Chickpea scramble
1/2 C chickpea flour
1/2 Tsp Himalayan salt
1 C water
1 tsp coconut oil
1/3 tsp turmeric
Mix everything with a whisk and then let sit for 10 minutes
Fry this first
-1/4 C coconut oil (heat up the pan and then add the coconut oil and then onion, ginger, red bell pepper, etc..)
-1/2 tsp ginger, chopped
– half of red bell pepper, cut into small cubes
-1/2 tsp black pepper
-1/4 C red onion, cut into small cubes
– 1 tsp cumin
-1/2 tsp cayenne pepper
-1 tsp nutmeg
-Add the chickpea scramble mix and stir until it is thick and firm
Green Salad
– 1 small bunch parsley, chopped
– 1 small bunch cilantro, chopped
– 1/2 C cherry tomatoes (or roma tomatoes (remove the seeds and cut into cubes) cut into 4
-small bunch of spring onion (green part), chopped
-1 avocado, diced
-1/3 C radish
-1/2 celery
-half lime
Adjust the taste, add more spices or some salt.
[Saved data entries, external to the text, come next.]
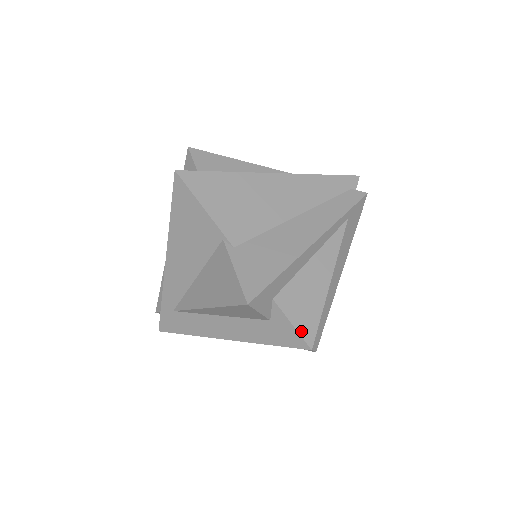
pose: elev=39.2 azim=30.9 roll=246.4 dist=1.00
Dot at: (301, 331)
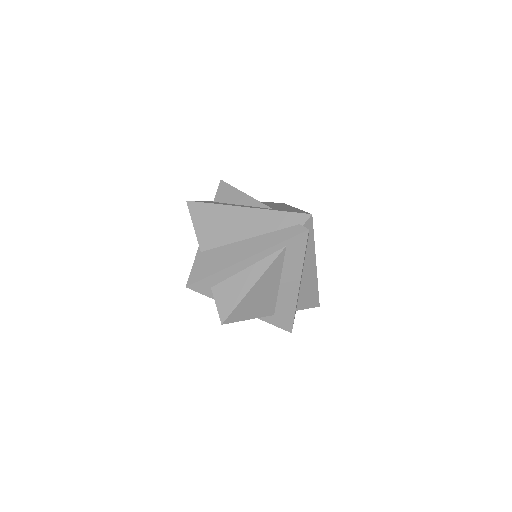
Dot at: (220, 311)
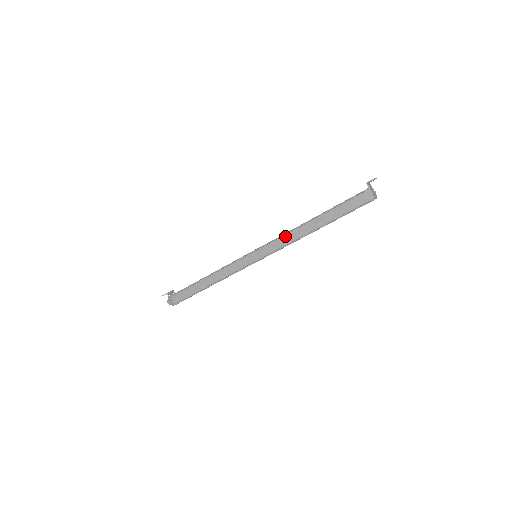
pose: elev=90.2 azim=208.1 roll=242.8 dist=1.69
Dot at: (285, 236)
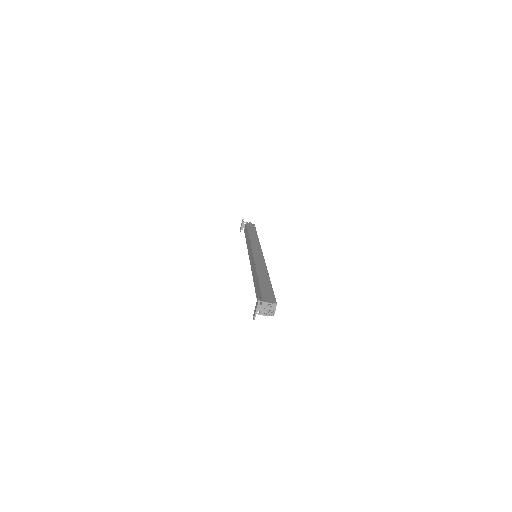
Dot at: occluded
Mix everything well put for some minutes in the fridge
Chorizo
1 C water
2 TBS apple cider vinegar
2 TBS tamari
1 1/2 C wheat gluten
1/4 C chickpea flour
3 TBS nutritional yeast
4 Tsp smoked sweet paprika
1 tsp cayenne pepper
1 TBS oregano
1 TBS cumin powder
1 TBS coriander powder
1/2 Tsp Himalayan salt
1/2 Tsp black pepper
1 small tomato and half small red bell pepper blended
-Mix the dry ingredients well and then add the wet ingredients. Knead for 3 minutes and then let sit for 10 minutes and then knead again for 2 minutes.
Put the mix on baking paper and roll, close the ending.
Put in the oven at 176 ยฐC for 40 minutes. Turn the chorizo after 20 minutes
Let cool the chorizo for 40 minutes or overnight.
You could prepare the chorizo one day before.